Sur les 389 DPE recensés dans les données ADEME pour Samer, 9,3 % sont classés F ou G, soit des passoires thermiques. En volume, cela représente environ 36 logements. C'est un taux relativement contenu comparé à des parcs anciens de communes rurales similaires, mais les enjeux légaux restent très concrets. La consommation moyenne du parc s'établit à 164 kWh/m2/an, ce qui positionne Samer dans une performance moyenne, compatible avec une classe D environ. Ce n'est pas exemplaire, mais ce n'est pas non plus un parc dégradé. Pour un acheteur ou un investisseur, les échéances à retenir sont les suivantes. Les logements classés G sont interdits à la location depuis le 1er janvier 2025. Les logements classés F seront interdits à la location dès le 1er janvier 2028. Les logements classés E suivront en 2034. Conséquence directe sur les prix : tout bien classé F ou G doit être acheté avec une décote intégrant le coût des travaux de rénovation nécessaires pour atteindre au minimum la classe E, soit une enveloppe qui peut facilement dépasser 15 000 à 30 000 EUR selon le type de logement et son état. Dans un marché où le prix médian de la maison est à 1 786 EUR/m2, une passoire thermique devrait logiquement s'échanger avec une décote significative par rapport à ce médian. Si ce n'est pas le cas, la négociation est non seulement légitime mais nécessaire. À l'inverse, un bien classé A, B ou C représente un actif défensif : pas de contrainte locative, facture énergétique réduite pour l'occupant, et meilleure liquidité à la revente dans un contexte où les acheteurs sont de plus en plus sensibles à ces critères.
Vivre à Samer : services, démographie et contexte socio-économique ?

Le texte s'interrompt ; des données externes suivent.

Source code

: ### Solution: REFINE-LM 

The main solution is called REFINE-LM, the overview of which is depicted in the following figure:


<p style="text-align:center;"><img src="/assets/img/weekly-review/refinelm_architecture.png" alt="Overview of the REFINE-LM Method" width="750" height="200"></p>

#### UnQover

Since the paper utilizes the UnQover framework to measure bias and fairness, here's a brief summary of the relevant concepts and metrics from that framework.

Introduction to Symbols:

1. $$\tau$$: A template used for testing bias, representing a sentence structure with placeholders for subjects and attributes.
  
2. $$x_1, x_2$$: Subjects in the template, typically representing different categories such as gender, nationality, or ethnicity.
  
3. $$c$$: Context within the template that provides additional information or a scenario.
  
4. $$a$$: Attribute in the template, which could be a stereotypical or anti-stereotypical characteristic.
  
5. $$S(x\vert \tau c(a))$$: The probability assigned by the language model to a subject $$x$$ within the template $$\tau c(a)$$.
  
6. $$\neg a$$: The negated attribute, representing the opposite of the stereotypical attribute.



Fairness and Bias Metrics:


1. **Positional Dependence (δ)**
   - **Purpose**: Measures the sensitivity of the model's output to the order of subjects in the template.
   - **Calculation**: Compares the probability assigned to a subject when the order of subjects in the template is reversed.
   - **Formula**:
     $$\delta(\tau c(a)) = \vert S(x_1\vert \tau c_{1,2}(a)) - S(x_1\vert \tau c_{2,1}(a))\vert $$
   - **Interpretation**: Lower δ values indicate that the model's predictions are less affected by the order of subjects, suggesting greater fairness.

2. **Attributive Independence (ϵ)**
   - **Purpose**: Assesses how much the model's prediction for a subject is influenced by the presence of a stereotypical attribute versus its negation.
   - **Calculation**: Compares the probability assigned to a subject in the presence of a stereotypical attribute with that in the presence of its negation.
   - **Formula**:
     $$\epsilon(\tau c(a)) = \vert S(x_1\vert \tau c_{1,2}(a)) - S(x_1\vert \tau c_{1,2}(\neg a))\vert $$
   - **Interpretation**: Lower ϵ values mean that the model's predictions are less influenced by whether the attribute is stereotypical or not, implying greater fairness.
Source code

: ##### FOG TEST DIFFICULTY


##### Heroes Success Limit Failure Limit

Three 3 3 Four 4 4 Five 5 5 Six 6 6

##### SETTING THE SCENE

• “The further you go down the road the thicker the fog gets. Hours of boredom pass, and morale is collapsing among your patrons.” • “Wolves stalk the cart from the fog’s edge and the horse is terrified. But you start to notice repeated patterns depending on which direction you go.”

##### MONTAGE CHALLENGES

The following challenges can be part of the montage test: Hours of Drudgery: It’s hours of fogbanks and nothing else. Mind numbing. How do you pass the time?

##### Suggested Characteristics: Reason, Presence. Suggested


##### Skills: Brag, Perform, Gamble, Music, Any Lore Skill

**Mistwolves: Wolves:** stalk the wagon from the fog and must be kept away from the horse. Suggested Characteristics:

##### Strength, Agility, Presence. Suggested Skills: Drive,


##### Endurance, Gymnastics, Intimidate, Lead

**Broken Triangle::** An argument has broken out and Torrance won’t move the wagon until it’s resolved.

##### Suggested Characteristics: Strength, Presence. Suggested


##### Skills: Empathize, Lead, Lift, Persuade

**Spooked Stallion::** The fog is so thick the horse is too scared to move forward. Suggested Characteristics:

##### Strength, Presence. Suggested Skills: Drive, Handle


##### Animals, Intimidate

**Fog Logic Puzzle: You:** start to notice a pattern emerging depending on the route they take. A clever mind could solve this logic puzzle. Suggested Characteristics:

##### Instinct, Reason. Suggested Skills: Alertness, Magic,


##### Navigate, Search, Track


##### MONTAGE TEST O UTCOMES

Samer compte 4 704 habitants et affiche une croissance démographique de 1,18 % sur cinq ans. Ce n'est pas un essor, mais c'est une stabilité légèrement positive qui contraste avec le déclin observé dans de nombreuses communes rurales du Pas-de-Calais. Les scores d'équipements sont unanimement au maximum : transport à 100, éducation à 100, santé à 100, commerce à 100. Traduits en termes concrets, ces scores signifient que la commune dispose d'une accessibilité et d'un maillage de services cohérents avec sa taille et son bassin de vie. Ce n'est pas une commune isolée ni sous-équipée, et c'est un argument réel pour la qualité de vie quotidienne et pour la valeur patrimoniale du parc résidentiel. Le score de localisation global est de 69 sur 100 et le score de sécurité de 70 sur 100. Ces scores ne sont pas exceptionnels, mais ils sont dans un registre correct pour une commune rurale de cette strate. Ils ne déclenchent pas d'alerte particulière. Le tableau socio-économique est en revanche plus nuancé. Le revenu médian IRIS de 19 065 EUR par an est sensiblement inférieur aux médianes nationales. Le taux de pauvreté de 24,5 % et le taux de chômage de 10,2 % sont tous deux supérieurs aux moyennes françaises. Ces indicateurs décrivent une population localement fragile sur le plan économique. Pour un acheteur en résidence principale qui travaille sur l'agglomération boulonnaise ou dans le bassin côtier, Samer offre un compromis prix/équipements défendable. Pour un investisseur locatif, ces données socio-économiques imposent une lecture prudente du risque locataire, comme détaillé dans la question sur la rentabilité locative. Le taux de propriétaires à 63,4 % confirme enfin que Samer est d'abord un marché d'accession, pas un marché locatif profond.